This article is now maintained as a Wiki page at http://wiki.multimedia.cx/index.php?title=Quantization.
I have never quite understood what is so hard about quantization. Maybe I am missing something but it seems to be primarily a matter of division (for quantization) and multiplication (for dequantization, a.k.a. requantization).
This type of quantization is also referred to as scalar quantization, as opposed to vector quantization which is a topic for another article. Most references I have ever read describe quantization in an impossibly abstract manner. Implementation-wise, quantizing a number usually boils down to this:
original_number / quantization_factor = quantized_number
Dequantization entails the following operation:
quantized_number * quantization_factor = original_number (or, hopefully, some close approximation of original_number)
Basic division and multiplication. In doing so, the numerical precision is effectively reduced. If a particular number has a range of 0..499, there are 500 possible numbers. But if the number is quantized (divided by) 5, the quantized numbers will only range from 0..99 for a total of 100 possible numbers. Dequantizing (multiplying) will also mean that there are still only 100 possible numbers:
0 5 10 15 20 25 30 … 485 490 495
Let’s look a string of numbers that might be quantized in practice:
83 13 21 5 4 2 1 5 6 2 1 2 2 1 3 1
Let’s apply a quantization factor of 5. Thus, we divide each number by 5 and throw away the remainder:
16 2 4 1 0 0 0 1 1 0 0 0 0 0 0 0
Let’s examine what just happened. First, the numbers all got a lot smaller. Remember from the differential coding article that smaller numbers require less information to code. Not only that, a bunch of the numbers turned into zeros. Recall the RLE article’s mention of run-level coding. This is precisely where it comes into play.
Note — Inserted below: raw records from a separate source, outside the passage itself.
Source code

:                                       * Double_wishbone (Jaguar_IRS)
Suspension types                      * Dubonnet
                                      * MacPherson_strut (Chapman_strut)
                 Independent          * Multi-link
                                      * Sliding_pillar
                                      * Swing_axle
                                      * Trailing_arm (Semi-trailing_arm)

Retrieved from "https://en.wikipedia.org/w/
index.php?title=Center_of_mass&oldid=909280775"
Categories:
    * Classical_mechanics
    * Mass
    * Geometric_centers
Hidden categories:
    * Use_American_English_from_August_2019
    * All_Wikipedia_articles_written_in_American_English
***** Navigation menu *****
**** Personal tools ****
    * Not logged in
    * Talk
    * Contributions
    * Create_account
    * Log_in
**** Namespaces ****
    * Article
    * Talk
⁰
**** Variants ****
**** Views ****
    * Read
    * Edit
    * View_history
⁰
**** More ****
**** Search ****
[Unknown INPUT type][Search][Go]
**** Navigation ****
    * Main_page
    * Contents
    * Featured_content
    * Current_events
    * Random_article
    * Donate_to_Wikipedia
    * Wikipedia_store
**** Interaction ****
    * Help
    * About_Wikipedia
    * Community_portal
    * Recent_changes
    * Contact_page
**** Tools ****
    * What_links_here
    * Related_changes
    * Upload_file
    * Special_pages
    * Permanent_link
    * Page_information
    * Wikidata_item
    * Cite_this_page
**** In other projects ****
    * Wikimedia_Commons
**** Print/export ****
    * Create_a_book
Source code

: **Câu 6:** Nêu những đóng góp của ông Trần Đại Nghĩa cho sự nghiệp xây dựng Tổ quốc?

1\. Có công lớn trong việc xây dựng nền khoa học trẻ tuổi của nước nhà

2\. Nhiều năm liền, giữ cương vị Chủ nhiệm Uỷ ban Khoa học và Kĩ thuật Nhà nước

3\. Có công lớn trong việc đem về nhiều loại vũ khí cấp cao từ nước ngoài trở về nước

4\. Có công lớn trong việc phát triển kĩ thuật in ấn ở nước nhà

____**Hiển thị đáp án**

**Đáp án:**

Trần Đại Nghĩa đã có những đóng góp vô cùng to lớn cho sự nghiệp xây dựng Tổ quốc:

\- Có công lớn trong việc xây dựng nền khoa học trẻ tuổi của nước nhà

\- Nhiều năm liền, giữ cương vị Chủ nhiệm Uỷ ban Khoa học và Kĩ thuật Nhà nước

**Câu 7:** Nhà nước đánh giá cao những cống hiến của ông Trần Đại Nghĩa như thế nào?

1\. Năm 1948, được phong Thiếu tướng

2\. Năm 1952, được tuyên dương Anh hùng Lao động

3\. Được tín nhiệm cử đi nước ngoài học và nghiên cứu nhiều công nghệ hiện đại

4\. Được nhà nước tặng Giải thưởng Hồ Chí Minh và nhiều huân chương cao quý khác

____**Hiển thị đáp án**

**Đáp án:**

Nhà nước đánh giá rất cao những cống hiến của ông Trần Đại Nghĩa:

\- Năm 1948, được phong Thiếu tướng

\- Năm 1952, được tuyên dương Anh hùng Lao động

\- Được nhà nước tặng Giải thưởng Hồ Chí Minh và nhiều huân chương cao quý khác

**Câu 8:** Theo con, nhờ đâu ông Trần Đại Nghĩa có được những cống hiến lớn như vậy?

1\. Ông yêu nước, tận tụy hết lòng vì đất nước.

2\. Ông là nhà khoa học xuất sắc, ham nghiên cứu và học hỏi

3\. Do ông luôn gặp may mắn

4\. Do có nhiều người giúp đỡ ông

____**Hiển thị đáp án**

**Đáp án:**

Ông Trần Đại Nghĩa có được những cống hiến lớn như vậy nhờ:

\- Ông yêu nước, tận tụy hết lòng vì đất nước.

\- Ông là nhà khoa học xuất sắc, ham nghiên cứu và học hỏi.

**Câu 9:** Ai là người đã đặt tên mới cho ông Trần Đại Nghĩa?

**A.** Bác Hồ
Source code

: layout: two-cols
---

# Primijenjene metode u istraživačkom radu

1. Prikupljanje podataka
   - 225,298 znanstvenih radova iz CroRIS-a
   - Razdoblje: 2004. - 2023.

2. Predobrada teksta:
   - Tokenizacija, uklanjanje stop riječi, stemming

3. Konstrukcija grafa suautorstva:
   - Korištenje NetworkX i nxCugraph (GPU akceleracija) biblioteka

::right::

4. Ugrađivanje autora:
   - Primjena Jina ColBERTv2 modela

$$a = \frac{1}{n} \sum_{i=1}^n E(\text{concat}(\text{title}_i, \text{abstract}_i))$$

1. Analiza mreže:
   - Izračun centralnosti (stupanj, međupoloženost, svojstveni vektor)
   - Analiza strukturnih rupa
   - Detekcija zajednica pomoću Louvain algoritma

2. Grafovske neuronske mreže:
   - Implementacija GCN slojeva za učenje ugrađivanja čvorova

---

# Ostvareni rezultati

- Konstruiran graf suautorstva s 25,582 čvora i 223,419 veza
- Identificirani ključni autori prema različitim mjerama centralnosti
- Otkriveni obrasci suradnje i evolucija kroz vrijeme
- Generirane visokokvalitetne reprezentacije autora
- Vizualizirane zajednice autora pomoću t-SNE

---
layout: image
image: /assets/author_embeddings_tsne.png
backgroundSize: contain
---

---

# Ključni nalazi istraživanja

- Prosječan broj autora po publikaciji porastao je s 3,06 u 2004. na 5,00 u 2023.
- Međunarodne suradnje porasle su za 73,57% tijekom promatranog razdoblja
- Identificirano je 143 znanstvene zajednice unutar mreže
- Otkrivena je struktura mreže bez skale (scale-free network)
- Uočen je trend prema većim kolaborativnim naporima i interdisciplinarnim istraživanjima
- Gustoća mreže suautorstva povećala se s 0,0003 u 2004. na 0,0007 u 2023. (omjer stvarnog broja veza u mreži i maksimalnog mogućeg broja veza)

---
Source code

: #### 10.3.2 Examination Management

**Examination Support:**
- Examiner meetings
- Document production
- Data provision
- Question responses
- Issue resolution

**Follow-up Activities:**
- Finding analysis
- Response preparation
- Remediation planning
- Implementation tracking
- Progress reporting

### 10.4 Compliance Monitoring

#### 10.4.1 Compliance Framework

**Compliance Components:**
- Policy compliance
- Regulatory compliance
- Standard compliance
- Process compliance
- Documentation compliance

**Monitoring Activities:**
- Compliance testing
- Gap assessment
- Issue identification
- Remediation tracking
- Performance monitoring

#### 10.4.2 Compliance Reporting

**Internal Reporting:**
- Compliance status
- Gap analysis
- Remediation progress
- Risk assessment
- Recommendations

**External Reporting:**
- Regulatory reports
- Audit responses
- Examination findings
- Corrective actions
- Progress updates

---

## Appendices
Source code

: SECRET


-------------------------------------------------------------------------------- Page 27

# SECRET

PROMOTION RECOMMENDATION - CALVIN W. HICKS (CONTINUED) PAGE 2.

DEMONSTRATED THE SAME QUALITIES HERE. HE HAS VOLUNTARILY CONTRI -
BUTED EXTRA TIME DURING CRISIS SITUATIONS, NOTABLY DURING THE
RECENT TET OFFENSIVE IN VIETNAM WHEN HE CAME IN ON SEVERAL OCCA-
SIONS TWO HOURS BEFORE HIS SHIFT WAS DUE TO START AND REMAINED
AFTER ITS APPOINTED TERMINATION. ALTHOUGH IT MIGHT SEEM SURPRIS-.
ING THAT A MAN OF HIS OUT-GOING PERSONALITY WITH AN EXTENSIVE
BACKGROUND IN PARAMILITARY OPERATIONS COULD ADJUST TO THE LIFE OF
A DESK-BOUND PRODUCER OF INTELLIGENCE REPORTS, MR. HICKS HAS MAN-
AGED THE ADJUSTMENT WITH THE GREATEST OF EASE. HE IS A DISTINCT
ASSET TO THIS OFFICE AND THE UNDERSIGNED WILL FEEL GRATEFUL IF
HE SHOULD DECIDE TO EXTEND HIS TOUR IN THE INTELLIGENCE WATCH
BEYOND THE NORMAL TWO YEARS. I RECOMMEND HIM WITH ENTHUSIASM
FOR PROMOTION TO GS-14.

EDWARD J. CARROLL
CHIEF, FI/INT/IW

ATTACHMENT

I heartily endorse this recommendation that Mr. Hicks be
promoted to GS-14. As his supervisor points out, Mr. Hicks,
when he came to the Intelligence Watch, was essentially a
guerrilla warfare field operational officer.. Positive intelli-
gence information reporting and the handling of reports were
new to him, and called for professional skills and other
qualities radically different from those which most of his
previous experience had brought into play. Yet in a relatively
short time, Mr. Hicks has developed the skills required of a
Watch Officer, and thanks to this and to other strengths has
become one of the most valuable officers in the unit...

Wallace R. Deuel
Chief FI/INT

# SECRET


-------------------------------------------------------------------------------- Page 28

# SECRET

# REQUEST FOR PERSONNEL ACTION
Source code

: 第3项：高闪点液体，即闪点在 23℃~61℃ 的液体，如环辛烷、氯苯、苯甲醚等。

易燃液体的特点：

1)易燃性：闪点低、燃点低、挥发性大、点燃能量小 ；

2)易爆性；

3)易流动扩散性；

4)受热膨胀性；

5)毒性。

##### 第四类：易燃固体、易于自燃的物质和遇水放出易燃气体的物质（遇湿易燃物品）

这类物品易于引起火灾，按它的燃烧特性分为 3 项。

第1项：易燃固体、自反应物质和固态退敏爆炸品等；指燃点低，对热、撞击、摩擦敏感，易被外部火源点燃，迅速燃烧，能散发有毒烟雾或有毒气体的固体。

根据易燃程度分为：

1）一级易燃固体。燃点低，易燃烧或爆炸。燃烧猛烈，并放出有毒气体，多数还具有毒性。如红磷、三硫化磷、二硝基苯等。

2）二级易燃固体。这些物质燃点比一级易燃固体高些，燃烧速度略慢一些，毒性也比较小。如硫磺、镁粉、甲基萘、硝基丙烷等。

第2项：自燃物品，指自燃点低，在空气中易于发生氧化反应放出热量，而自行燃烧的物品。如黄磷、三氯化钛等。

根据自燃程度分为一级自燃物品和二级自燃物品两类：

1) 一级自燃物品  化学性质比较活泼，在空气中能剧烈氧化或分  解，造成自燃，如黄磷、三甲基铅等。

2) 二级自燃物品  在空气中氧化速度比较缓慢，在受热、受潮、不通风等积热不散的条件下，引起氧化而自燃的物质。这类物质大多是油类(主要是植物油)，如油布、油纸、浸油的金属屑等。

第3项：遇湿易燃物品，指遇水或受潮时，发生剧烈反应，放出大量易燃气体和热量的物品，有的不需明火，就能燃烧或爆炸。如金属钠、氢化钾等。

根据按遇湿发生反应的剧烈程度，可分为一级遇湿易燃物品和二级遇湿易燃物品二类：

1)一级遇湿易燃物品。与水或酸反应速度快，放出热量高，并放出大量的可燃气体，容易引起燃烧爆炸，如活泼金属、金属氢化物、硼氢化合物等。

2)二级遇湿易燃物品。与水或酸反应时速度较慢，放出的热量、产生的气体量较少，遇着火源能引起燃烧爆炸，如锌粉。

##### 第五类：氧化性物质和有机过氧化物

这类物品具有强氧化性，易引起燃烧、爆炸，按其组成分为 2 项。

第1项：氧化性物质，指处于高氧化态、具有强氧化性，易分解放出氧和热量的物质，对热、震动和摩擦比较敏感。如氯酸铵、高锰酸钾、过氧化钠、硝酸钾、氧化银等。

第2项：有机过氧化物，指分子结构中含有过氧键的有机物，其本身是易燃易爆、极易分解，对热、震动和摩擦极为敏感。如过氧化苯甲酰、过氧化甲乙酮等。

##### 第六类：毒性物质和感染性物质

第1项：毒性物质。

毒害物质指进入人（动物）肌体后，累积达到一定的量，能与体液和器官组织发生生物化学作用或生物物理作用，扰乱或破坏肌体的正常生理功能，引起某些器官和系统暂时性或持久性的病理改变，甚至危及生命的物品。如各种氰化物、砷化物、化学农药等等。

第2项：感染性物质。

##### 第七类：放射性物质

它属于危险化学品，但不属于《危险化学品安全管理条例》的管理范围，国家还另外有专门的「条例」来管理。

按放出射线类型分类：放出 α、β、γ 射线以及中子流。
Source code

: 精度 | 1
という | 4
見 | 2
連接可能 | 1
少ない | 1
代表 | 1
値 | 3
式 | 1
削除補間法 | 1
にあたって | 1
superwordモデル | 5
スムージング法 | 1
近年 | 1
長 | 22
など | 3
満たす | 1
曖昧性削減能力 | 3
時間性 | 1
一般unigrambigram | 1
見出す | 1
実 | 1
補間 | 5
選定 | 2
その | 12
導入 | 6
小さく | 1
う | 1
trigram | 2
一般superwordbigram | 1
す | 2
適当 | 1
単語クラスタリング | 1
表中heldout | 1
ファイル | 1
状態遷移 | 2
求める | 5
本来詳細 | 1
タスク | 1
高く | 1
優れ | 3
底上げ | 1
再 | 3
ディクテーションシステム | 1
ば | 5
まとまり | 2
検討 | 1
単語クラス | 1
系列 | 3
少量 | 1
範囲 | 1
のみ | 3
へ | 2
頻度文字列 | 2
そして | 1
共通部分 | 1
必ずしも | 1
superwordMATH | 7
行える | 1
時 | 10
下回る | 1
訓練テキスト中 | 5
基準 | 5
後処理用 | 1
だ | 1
During dequantization, the quantization factor is multiplied by each number and we get:
80 10 20 5 0 0 0 5 5 0 0 0 0 0 0 0
Hmm… the original string was this:
83 13 21 5 4 2 1 5 6 2 1 2 2 1 3 1
Something happened. Namely, we lost information during the coding process. Multimedia compression algorithms are often lossy in order to achieve greater compression than they could with a lossless algorithm. Guess what? Quantization is where a lot of that fabled information loss occurs. In fact, have you ever seen multimedia compressors which allow you to configure “how much compression” you want? This is where that configurability usually matters. By making the quantization factor (i.e., divisor) larger, the quantized numbers get smaller, more numbers turn into zeros, and more overall information is lost (and more compression is achieved).
While it is possible to quantize a string of numbers using just one quantization factor– and certain codecs do this– it is much more common for a codec to use a string of quantization factors, one for each of the numbers in the string to be quantized or dequantized. These strings will typically be referred to as either vectors or matrices. Using an entire quantizer vector or matrix, it is possible to throw away more information for the numbers that do not have as much effect. In our example string (let’s call it a vector now):
83 13 21 5 4 2 1 5 6 2 1 2 2 1 3 1
Note that the beginning numbers are much larger than the numbers at the end. This is often the case in situations where quantization is to be applied. The beginning numbers are more important and the numbers decrease in significance through the vector. Thus, smaller quantizers can be applied at the start of the vector, and larger quantizers can be applied at the end. For example:
2 2 2 2 3 3 3 4 4 4 5 6 7 8 9 10 11 12
In this example, the first 3 numbers will be quantized to:
41 6 10
and dequantized to:
82 12 20
which is a little more accurate than:
80 10 20
which we got when we used the uniform quantizer of 5.
Much multimedia compression research is focused on quantization patterns and how to apply them in such a way as to throw away just the right amount of information but not too much. As mentioned before, some codecs apply a uniform quantizer everywhere and some apply quantization vectors or matrices. Many codecs define different quantization matrices depending on which video plane is being operated upon. Some codecs encode information in a compressed video frame’s header to adjust quantizer matrices on each frame. Some codecs go even further to be able to adjust the quantization scheme on particular areas of the video frame.
Further Reading:
I love this explanation. It is very easy to understand and all of a sudden quantization factors and matrices make totally sense :-) This simple explanation helped me to understand how JPEG compression works. Together with the knowledge how a Discrete Cosine Transform works and how to interpret the transformed data, it also makes sense how JPEG can actually easily remove some image details , without making that loss too obvious for our eyes. Thanks a lot for that!
Good explanation. Helped me understand WeBP codec by Google.